• Input material:
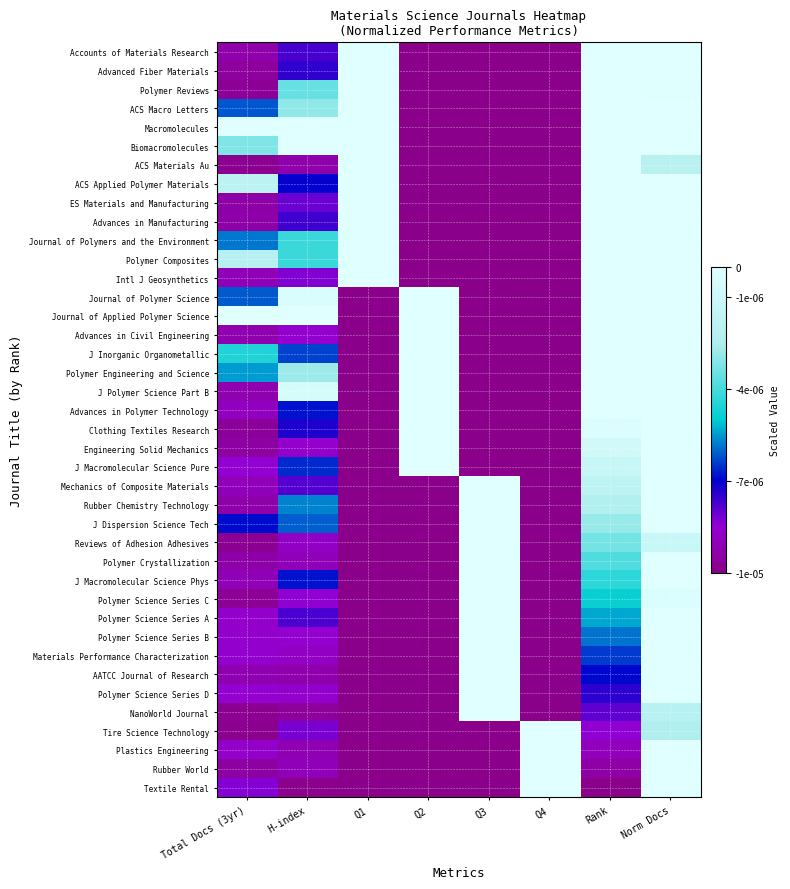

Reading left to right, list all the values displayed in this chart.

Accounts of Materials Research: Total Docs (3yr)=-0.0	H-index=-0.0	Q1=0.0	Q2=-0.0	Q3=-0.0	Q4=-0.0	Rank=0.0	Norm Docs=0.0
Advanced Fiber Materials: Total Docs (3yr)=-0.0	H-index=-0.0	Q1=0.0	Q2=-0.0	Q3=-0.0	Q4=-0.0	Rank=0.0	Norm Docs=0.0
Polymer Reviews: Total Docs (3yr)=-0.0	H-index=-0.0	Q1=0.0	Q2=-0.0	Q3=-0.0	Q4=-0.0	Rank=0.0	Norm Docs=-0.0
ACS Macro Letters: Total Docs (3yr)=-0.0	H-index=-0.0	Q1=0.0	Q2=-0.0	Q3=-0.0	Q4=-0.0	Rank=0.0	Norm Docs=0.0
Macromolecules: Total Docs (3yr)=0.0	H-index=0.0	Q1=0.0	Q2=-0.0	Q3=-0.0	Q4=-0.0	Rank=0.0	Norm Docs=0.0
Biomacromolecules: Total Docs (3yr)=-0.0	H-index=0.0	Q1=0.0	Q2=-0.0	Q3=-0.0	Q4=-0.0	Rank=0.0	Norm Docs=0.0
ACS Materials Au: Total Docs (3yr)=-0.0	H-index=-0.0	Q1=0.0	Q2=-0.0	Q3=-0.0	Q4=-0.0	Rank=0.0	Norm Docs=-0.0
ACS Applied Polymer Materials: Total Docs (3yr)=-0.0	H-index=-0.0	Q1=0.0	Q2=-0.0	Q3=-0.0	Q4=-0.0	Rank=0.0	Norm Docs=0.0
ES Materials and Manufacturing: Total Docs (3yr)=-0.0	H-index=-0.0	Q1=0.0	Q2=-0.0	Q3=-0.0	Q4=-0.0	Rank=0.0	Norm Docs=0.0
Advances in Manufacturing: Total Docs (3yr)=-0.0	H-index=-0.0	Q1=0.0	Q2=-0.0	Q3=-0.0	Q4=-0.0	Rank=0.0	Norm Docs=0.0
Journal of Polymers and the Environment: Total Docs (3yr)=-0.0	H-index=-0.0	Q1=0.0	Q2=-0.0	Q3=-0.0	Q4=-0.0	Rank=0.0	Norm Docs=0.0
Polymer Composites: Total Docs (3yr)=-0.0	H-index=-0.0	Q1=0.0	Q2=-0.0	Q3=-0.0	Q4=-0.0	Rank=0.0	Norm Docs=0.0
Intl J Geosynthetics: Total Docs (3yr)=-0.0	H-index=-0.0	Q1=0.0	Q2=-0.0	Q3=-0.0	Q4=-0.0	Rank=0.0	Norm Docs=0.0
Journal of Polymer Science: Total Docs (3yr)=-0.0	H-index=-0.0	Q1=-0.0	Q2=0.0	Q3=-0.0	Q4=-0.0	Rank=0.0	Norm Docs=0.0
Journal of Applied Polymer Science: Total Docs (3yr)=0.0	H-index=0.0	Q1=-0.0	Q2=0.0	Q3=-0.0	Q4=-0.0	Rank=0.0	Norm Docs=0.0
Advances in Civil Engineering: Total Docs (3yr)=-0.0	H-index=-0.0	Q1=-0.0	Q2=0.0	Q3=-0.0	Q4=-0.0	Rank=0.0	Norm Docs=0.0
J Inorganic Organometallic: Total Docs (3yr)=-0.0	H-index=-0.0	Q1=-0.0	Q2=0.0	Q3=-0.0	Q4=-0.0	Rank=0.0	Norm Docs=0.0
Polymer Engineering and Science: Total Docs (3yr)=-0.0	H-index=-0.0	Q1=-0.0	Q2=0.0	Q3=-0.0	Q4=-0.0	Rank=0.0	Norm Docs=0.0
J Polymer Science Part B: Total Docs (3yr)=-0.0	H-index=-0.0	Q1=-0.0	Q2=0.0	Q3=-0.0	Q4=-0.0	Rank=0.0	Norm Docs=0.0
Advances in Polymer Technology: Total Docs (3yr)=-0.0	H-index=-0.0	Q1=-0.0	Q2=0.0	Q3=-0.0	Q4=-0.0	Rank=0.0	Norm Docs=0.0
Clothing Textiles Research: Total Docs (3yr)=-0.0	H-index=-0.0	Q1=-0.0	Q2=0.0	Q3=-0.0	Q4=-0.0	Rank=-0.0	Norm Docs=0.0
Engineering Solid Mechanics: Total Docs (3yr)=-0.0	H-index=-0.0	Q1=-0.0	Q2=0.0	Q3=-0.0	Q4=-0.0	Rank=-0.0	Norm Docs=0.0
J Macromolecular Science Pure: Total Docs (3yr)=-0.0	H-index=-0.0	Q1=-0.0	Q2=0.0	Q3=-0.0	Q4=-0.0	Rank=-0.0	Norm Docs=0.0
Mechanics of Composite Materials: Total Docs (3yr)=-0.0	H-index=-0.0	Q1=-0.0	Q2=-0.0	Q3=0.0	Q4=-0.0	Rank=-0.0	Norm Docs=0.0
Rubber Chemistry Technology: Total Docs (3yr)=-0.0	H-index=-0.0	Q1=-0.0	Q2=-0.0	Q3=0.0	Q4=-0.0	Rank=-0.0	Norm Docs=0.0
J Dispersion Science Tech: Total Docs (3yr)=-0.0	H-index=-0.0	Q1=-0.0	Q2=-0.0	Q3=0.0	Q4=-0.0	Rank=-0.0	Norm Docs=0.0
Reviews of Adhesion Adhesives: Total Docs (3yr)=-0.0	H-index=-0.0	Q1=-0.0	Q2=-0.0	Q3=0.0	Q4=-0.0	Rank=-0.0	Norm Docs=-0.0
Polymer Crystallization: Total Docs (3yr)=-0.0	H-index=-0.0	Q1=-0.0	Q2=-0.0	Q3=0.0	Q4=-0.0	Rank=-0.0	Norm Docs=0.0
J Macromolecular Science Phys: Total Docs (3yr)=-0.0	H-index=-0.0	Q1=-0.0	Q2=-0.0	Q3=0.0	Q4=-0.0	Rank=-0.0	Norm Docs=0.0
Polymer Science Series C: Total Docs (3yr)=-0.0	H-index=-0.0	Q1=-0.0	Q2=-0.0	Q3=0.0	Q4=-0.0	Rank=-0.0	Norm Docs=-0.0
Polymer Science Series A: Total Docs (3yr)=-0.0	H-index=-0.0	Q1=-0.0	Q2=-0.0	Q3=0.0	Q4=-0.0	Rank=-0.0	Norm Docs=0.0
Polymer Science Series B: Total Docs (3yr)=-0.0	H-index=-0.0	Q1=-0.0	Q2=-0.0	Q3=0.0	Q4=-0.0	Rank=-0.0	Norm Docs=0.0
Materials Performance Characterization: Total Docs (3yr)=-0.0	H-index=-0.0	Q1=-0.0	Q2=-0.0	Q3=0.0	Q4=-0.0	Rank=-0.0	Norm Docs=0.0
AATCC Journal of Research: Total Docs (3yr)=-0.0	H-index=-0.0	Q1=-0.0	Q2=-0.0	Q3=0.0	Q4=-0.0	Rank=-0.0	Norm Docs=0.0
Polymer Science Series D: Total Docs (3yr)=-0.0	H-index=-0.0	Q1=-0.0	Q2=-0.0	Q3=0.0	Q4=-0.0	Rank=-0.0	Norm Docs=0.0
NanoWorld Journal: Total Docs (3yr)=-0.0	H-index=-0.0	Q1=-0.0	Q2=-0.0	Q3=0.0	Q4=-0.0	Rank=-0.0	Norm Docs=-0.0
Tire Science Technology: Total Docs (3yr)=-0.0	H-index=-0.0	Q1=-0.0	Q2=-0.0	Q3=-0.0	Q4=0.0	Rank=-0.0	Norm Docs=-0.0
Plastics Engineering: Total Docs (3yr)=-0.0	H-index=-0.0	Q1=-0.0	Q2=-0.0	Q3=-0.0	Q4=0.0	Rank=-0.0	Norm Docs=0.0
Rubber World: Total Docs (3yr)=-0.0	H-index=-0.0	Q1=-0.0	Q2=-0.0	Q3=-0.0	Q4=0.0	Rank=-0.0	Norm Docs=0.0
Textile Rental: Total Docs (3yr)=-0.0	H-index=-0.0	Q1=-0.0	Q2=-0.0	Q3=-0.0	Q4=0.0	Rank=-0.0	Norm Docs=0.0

• The task: Rewrite the part that opens with the line containing "Accounts of Materials" and closes with the line containing "Journal of Polymers", replacing each "Norm Docs" with "Normalized Docs" and leaving everything else unchanged.

• Exercise result:
Accounts of Materials Research: Total Docs (3yr)=-0.0	H-index=-0.0	Q1=0.0	Q2=-0.0	Q3=-0.0	Q4=-0.0	Rank=0.0	Normalized Docs=0.0
Advanced Fiber Materials: Total Docs (3yr)=-0.0	H-index=-0.0	Q1=0.0	Q2=-0.0	Q3=-0.0	Q4=-0.0	Rank=0.0	Normalized Docs=0.0
Polymer Reviews: Total Docs (3yr)=-0.0	H-index=-0.0	Q1=0.0	Q2=-0.0	Q3=-0.0	Q4=-0.0	Rank=0.0	Normalized Docs=-0.0
ACS Macro Letters: Total Docs (3yr)=-0.0	H-index=-0.0	Q1=0.0	Q2=-0.0	Q3=-0.0	Q4=-0.0	Rank=0.0	Normalized Docs=0.0
Macromolecules: Total Docs (3yr)=0.0	H-index=0.0	Q1=0.0	Q2=-0.0	Q3=-0.0	Q4=-0.0	Rank=0.0	Normalized Docs=0.0
Biomacromolecules: Total Docs (3yr)=-0.0	H-index=0.0	Q1=0.0	Q2=-0.0	Q3=-0.0	Q4=-0.0	Rank=0.0	Normalized Docs=0.0
ACS Materials Au: Total Docs (3yr)=-0.0	H-index=-0.0	Q1=0.0	Q2=-0.0	Q3=-0.0	Q4=-0.0	Rank=0.0	Normalized Docs=-0.0
ACS Applied Polymer Materials: Total Docs (3yr)=-0.0	H-index=-0.0	Q1=0.0	Q2=-0.0	Q3=-0.0	Q4=-0.0	Rank=0.0	Normalized Docs=0.0
ES Materials and Manufacturing: Total Docs (3yr)=-0.0	H-index=-0.0	Q1=0.0	Q2=-0.0	Q3=-0.0	Q4=-0.0	Rank=0.0	Normalized Docs=0.0
Advances in Manufacturing: Total Docs (3yr)=-0.0	H-index=-0.0	Q1=0.0	Q2=-0.0	Q3=-0.0	Q4=-0.0	Rank=0.0	Normalized Docs=0.0
Journal of Polymers and the Environment: Total Docs (3yr)=-0.0	H-index=-0.0	Q1=0.0	Q2=-0.0	Q3=-0.0	Q4=-0.0	Rank=0.0	Normalized Docs=0.0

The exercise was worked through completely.